All diese Sachen mit dir
kann ich nun nicht mehr machen,
doch ich bin nicht traurig oder wütend,
denn ich weiß du bist noch irgendwo.

Ich bin sechs Jahre alt, als du plötzlich nicht mehr da bist.
Meine Mutter und Großmutter, Tanten und Onkel, Schwestern und Cousinen,
alle weinen sie, alle trauern sie.
Doch ich kann es noch nicht begreifen,
du bist doch nicht weg,
du bist nun im Himmel,
schaust auf uns herab,
spielst mit Gott Karten in unserem Garten
und passt immer auf uns auf.

Ich bin sieben Jahre alt
und für mich bist du der erste Stern am Himmel,
du bist mein Polarstern, der mir die Richtung weist
und mich nie alleine schlafen lässt.

Jetzt bin ich neunzehn
und ich begreife,
dass ich mich an so vieles nicht erinnern kann.

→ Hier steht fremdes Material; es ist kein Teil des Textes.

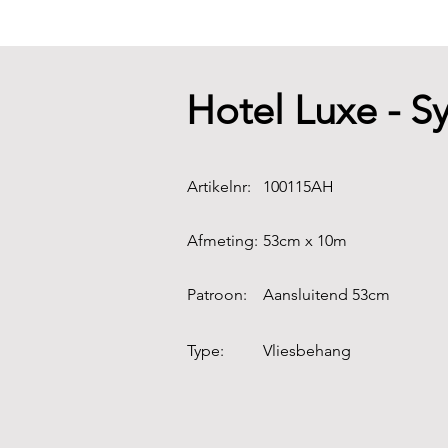
Hotel Luxe - S
Artikelnr:
100115AH
Afmeting:
53cm x 10m
Patroon:
Aansluitend 53cm
Type:
Vliesbehang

Ich kenne deine Stimme nicht mehr,
ich kenne deine Gesten nicht mehr
und ich kenne deine Liebe nicht mehr.

Ich denke daran, wie du gegangen bist,
wann du gegangen bist und wieso du gegangen bist,
denn plötzlich warst du nicht mehr da.

Wohin ich auch gehe,
du bist nicht da.

Doch eins wird mir nun endlich klar,
wohin ich auch sehe,
seh ich so viel von dir.

Ich sehe deine Augen in den Augen meiner Mutter,
in den Augen deiner Tochter.

Ich sehe deine Nase, deine Finger
und deine umwerfende Tollpatschigkeit im Wesen meiner Schwester.

Ich sehe deine Liebe und dein ganzes Ich im Herzen deiner Frau,
im Herzen meiner Großmutter.

Ich sehe deine Hingabe in jedem einzelnen Familienmitglied,
in jedem deiner Kinder, deiner Enkel und deiner Urenkel.

Und obwohl ich mich an so vieles nicht erinnern kann
und du eigentlich nicht mehr da bist,
sehe ich dich noch immer,
wenn ich abends den ersten Stern am Himmel erblicke.
Dadurch hast du mich,
ohne es zu merken,
mein ganzes Leben lang begleitet.

Wohin ich auch gehe,
du bist nicht da.
Wohin ich auch sehe,
sehe ich nur dich.
Ich sehe und spüre dich noch immer,
denn du wirst immer in meinem Herzen bleiben.